Root Cause Analysis:
Why is no audit log review performed?
- Because audit logs are collected in AWS database (CloudWatch, CloudTrail, RDS logs, etc.) but Legit Health does not have established process or schedule for reviewing them
Why is there no review process?
- Because no SOP defines audit log review requirements - GP-030 (Incident Response/NIS2) addresses incident RESPONSE but not proactive log MONITORING
Why doesn't an SOP define log review?
- Because when AWS infrastructure was implemented, focus was on log COLLECTION (for regulatory compliance and incident investigation capability), not on PROACTIVE REVIEW for security event detection
Why was proactive review not implemented?

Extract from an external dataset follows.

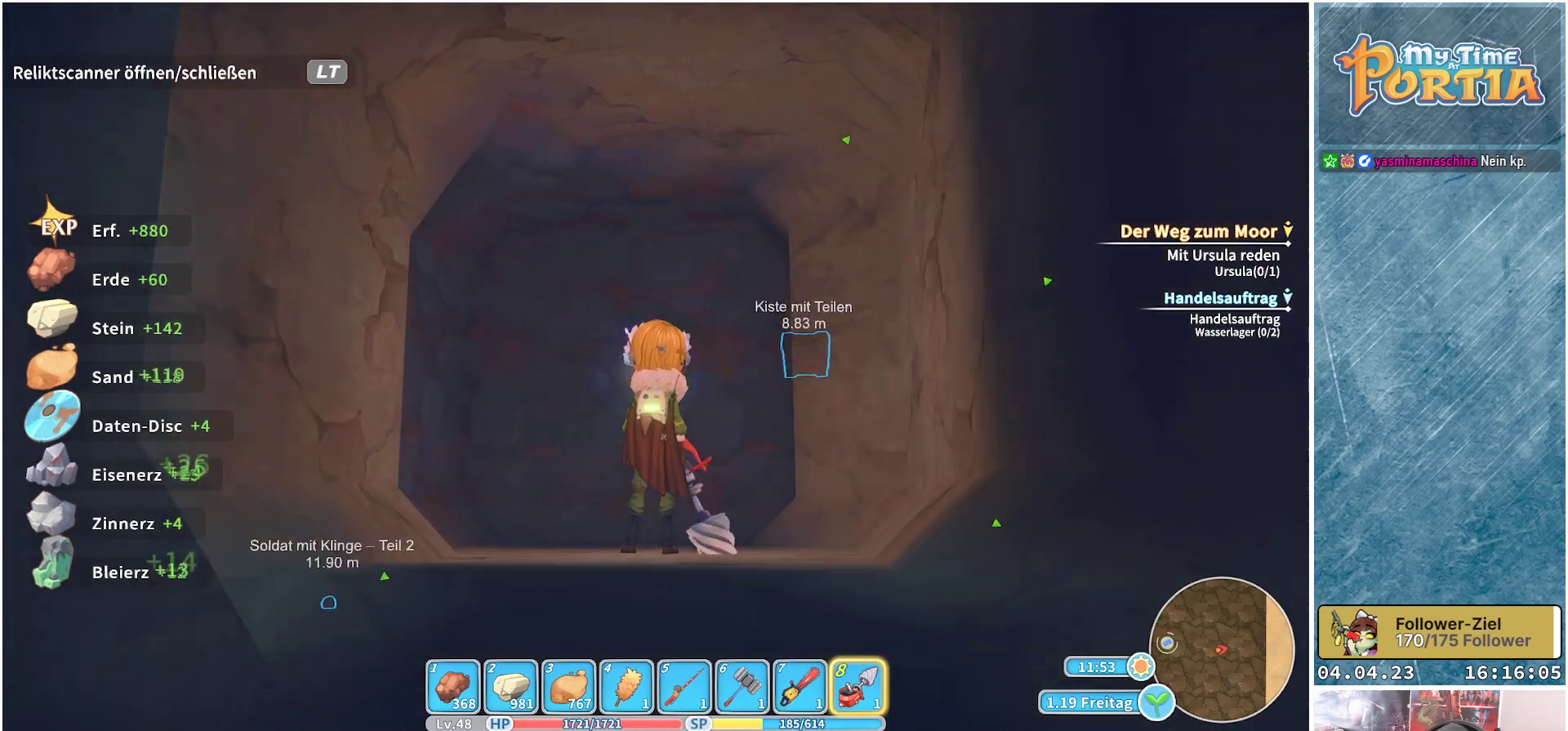
{"buttons": ["X"], "left_stick": "center", "right_stick": "center", "events": [[100, "right_stick", "center"], [350, "X", "down"], [467, "left_stick", "center"]]}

- Because ISO 13485 and MDR require audit trail capability and data integrity controls, but do not explicitly mandate periodic review schedules - so logs were collected "for when needed" but not monitored routinely
Root Cause: No documented process or assigned responsibility for periodic review of audit logs collected in AWS. While logs are available for incident investigation (reactive), no proactive monitoring occurs to detect security events, unauthorized access, or anomalies before they cause incidents.
Corrective Actions:
| Action ID | Action Description | Responsible Person | Target Date |
|---|---|---|---|
| 8.CA.1 | Immediate retrospective log review: Assign IT Security Manager to perform one-time review of past 6 months of audit logs; Scope: AWS CloudTrail (unusual API calls, privilege escalations, failed auth), Application logs (error spikes, unusual access), Database logs RDS (failed queries, unauthorized access), Network logs; Document findings in "R-030-XXX Retrospective Audit Log Review Jan-Nov 2025"; If security events found: assess impact and implement per GP-030; If no issues: document as "No security events detected" | IT Security Manager / System Administrator | 2026-03-20 |
| 8.CA.2 | Present findings to JD-001 (CEO) and JD-005 (Regulatory/Quality) for review | IT Security Manager | 2026-03-25 |
Preventive Actions:
| Action ID | Action Description | Responsible Person | Target Date |
|---|---|---|---|
| 8.PA.1 | Update GP-030 (Incident Response/NIS2) to add "Audit Log Monitoring and Review Process": Responsible person, monthly review frequency, scope of review (CloudTrail, app logs, DB logs, security alerts), review process steps, documentation requirements, 5 years retention | Quality Manager + IT Security Manager | 2026-03-25 |
| 8.PA.2 | Create T-030-XXX "Monthly Audit Log Review Record" template: Review date/reviewer, period reviewed, logs reviewed, summary, findings (or "No security events detected"), actions taken, reviewer signature; Store in GP-030 Log-Reviews folder | Quality Manager | 2026-03-25 |
| 8.PA.3 | Evaluate and implement automated log monitoring tools: AWS GuardDuty, CloudWatch alarms, Security Hub; Start with basic CloudWatch alarms for critical events; Configure email/Slack alerts to IT Security Manager; Document configuration and thresholds | IT Security Manager | 2026-03-15 |
| 8.PA.4 | Add IT Security Manager or System Administrator to organizational roles if not already defined (update job descriptions) | Quality Manager | 2026-03-25 |
| 8.PA.5 | Train designated person(s) on log review process and tools | Quality Manager | 2026-03-15 |
| 8.PA.6 | Set monthly calendar reminder for log review | IT Security Manager | 2026-03-25 |
| 8.PA.7 | Add "Audit Log Review Completion Rate" to quality indicators: target 100% of months have completed review | Quality Manager | 2026-03-25 |
Verification Method:
Corrective Action Effectiveness:
- Immediate verification (2026-03-25): R-030-XXX Retrospective Review document completed, findings presented to management
- Evidence: Retrospective review report with documented findings or "no issues detected"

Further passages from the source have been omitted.